======== Exercise passage ========

However, there are areas that could use more depth in my opinion, such as the IPv4/IPv6 transition, NAT, and modern web applications, to pick three.

Content Accuracy

rating:
5

The information in the book is accurate from my perspective. It is also unbiased. The primary author has made multiple seminal contributions to the field of networking that, aside from their technical merit, contributed to consensus and community building.

Moreover, the book includes “perspectives” at the end of each chapter in which the authors discuss their view of recent developments. These perspectives nicely augment and complement the factual descriptions provided by the rest of the text.

Relevance/Longevity

rating:
4

The 2019 update includes a discussion of several recent developments (such as QUIC, TCP/BBR, or blockchains).

Some discussion that provides only historical context could be shortened, especially regarding technologies that were never widely deployed (e.g., IP multicast).

Clarity

rating:
5

The book is well written and easily accessible. It is targeted at undergraduates in a 3rd or 4th year networking course, but could be used in a 1st graduate level course as well.

The bottom-up approach that starts with the lower layers of the networking stack makes some forward references necessary, which is unavoidable. Overall, the textbook focuses on explaining problems and then outlining the fundamental ideas underlying their solutions – rather than restricting itself to a description of only the solutions themselves.

Consistency

rating:
4

Overall, the book is well written and certainly internally consistent.

A possible point of improvement would be rethink the inclusion of fragment written in a C-like language – this evokes a level of detail with respect to using the book’s description for an actual implementation that it doesn’t otherwise have.

Modularity

rating:
4

The book is modular, devoting chapters to the layers used in networking (link layer, network layer, transport layer, etc.) as well as devoting chapters to cross-cutting issues such as security, multimedia, data representation, and so on. The size of each chapter/section is about right for the level of detail provided. I would feel comfortable assigning it to students.

========

Work instruction A
List each rated category in the textbook review above, with the rating given for it.
Work instruction B
Reproduce, word for word, the passage of the textbook review above that starts with the words "The book is well written and easily" and finishes with "doesn’t otherwise have.".

======== Data provided ========

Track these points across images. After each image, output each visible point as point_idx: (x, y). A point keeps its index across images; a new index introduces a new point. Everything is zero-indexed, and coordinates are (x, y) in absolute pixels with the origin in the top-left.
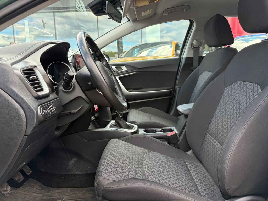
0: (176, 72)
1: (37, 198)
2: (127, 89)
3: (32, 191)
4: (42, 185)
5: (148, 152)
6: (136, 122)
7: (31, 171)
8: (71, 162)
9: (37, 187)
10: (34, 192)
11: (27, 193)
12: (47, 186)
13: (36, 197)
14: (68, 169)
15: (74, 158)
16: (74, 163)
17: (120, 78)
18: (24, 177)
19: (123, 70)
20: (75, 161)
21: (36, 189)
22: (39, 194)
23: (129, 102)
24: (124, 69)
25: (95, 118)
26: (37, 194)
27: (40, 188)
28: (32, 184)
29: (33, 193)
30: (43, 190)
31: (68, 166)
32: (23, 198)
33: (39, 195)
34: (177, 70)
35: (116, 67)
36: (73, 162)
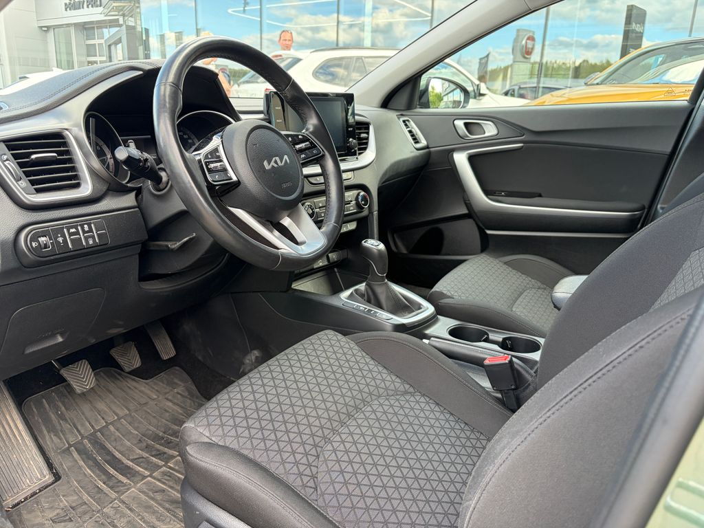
0: (667, 156)
1: (167, 411)
2: (487, 193)
3: (167, 396)
4: (194, 388)
5: (406, 393)
6: (449, 297)
7: (173, 353)
8: (248, 357)
9: (180, 389)
10: (170, 398)
11: (155, 397)
12: (202, 394)
13: (167, 409)
14: (241, 370)
15: (254, 349)
16: (255, 362)
17: (471, 159)
18: (141, 360)
19: (486, 135)
20: (257, 357)
21: (178, 393)
22: (178, 405)
23: (489, 232)
24: (489, 132)
25: (326, 263)
26: (174, 403)
27: (186, 394)
28: (176, 381)
29: (167, 399)
30: (190, 399)
31: (244, 364)
32: (140, 404)
33: (176, 408)
34: (669, 149)
35: (466, 124)
36: (253, 358)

========

Output A
Content Accuracy: 5
Relevance/Longevity: 4
Clarity: 5
Consistency: 4
Modularity: 4

Output B
The book is well written and easily accessible. It is targeted at undergraduates in a 3rd or 4th year networking course, but could be used in a 1st graduate level course as well.

The bottom-up approach that starts with the lower layers of the networking stack makes some forward references necessary, which is unavoidable. Overall, the textbook focuses on explaining problems and then outlining the fundamental ideas underlying their solutions – rather than restricting itself to a description of only the solutions themselves.

Consistency

rating:
4

Overall, the book is well written and certainly internally consistent.

A possible point of improvement would be rethink the inclusion of fragment written in a C-like language – this evokes a level of detail with respect to using the book’s description for an actual implementation that it doesn’t otherwise have.